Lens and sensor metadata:
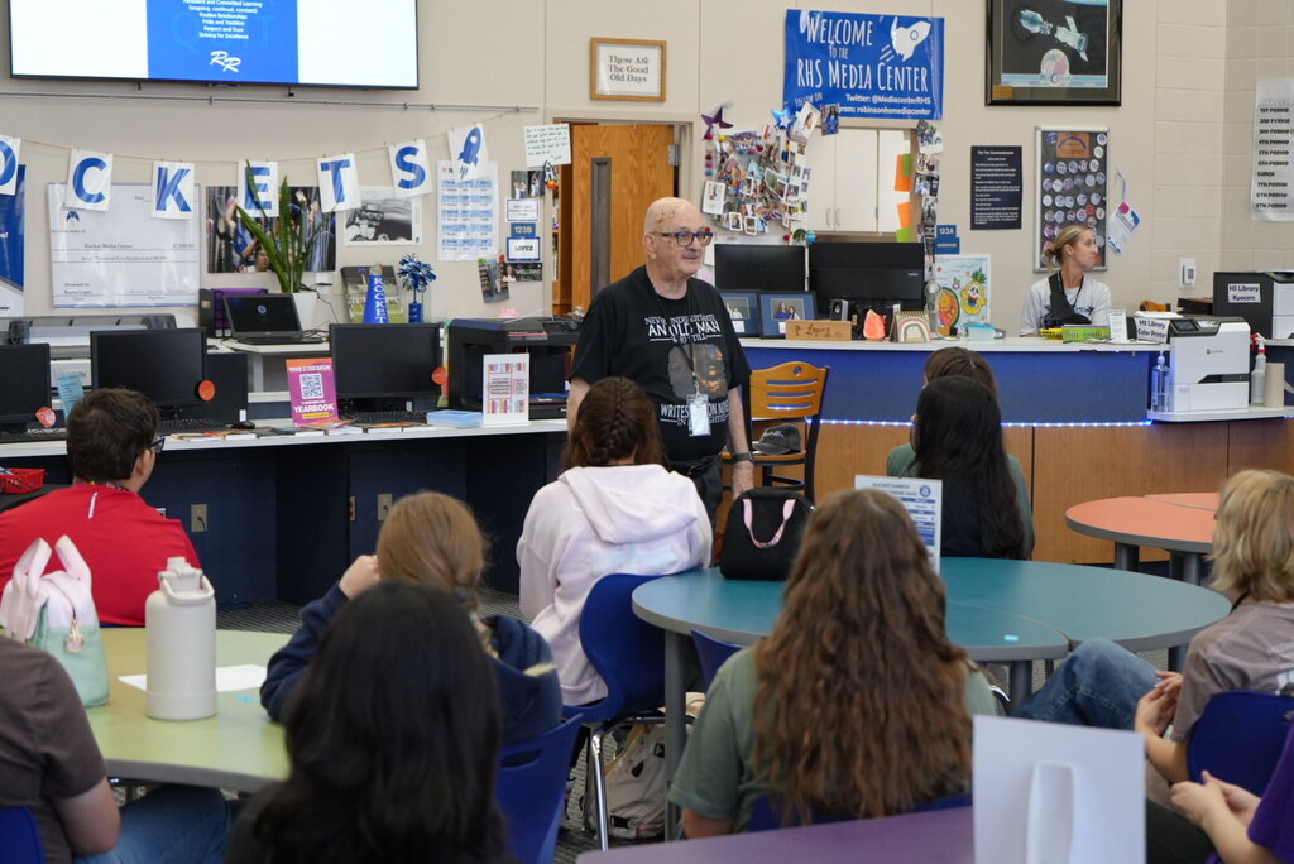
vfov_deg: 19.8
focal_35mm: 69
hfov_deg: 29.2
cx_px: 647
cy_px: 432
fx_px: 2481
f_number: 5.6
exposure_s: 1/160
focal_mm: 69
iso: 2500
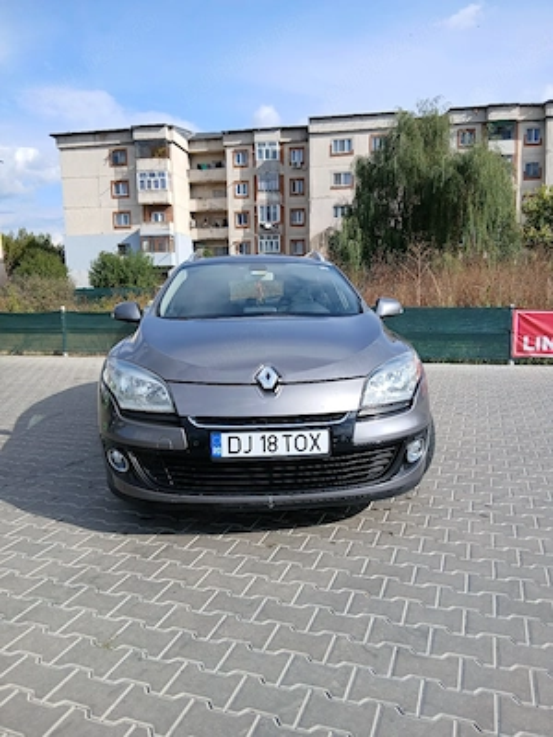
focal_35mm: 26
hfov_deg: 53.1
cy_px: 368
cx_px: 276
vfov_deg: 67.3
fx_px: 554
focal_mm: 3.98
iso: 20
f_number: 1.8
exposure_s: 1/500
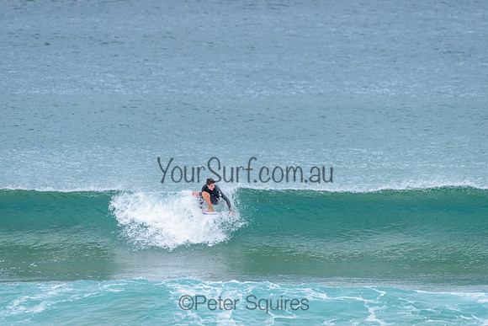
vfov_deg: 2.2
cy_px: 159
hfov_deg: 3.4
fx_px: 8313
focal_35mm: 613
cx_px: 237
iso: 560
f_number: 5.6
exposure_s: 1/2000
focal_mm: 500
...
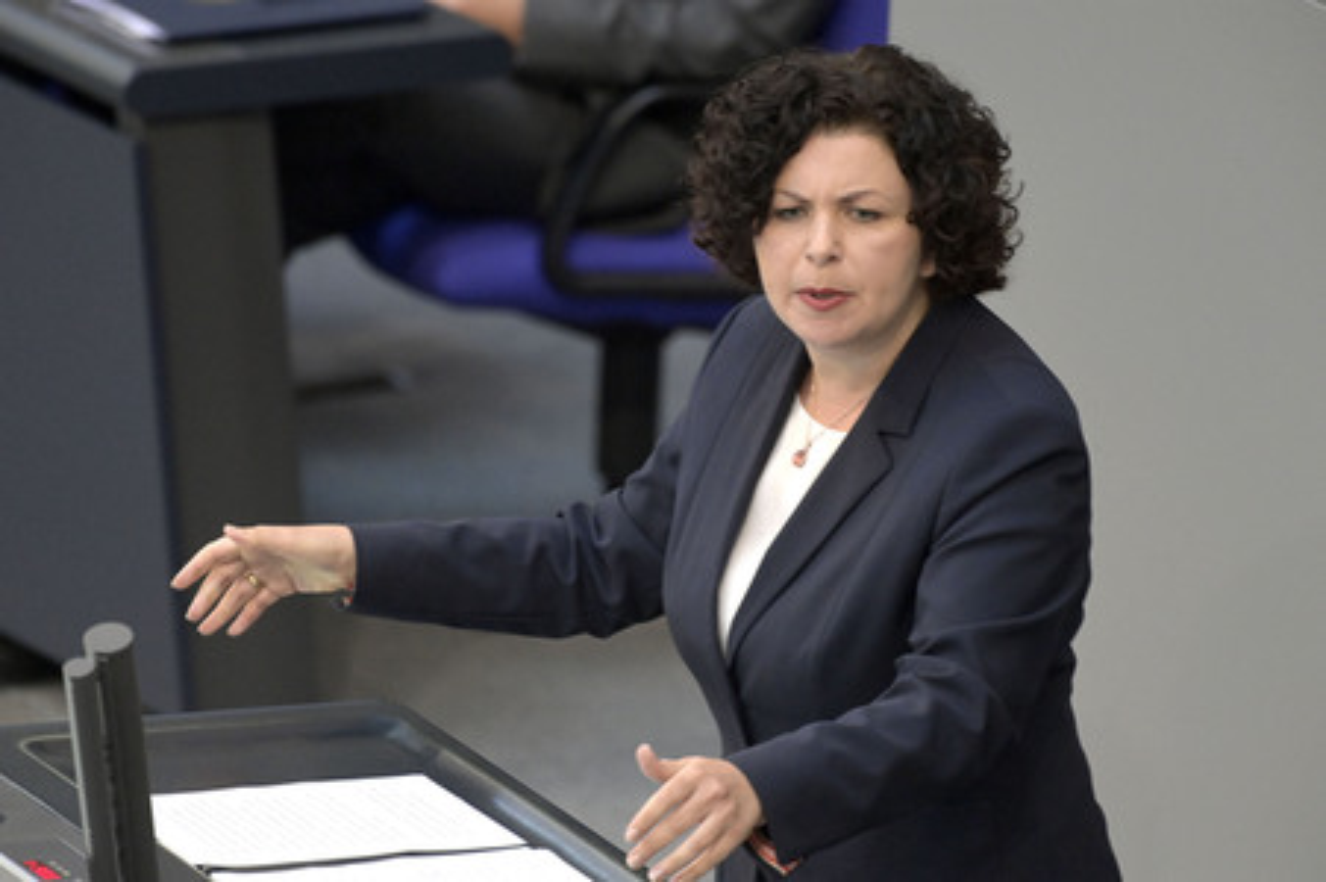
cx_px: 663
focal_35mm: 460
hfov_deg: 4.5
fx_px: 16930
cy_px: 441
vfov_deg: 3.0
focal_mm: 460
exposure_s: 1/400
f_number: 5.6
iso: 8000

The task:
Output exactly the lines above, beginning at the one with "f_number: 1.8" and stopping after the one with "focal_mm: 500". Pictures are to be omitted.

Your solution:
f_number: 1.8
exposure_s: 1/500
vfov_deg: 2.2
cy_px: 159
hfov_deg: 3.4
fx_px: 8313
focal_35mm: 613
cx_px: 237
iso: 560
f_number: 5.6
exposure_s: 1/2000
focal_mm: 500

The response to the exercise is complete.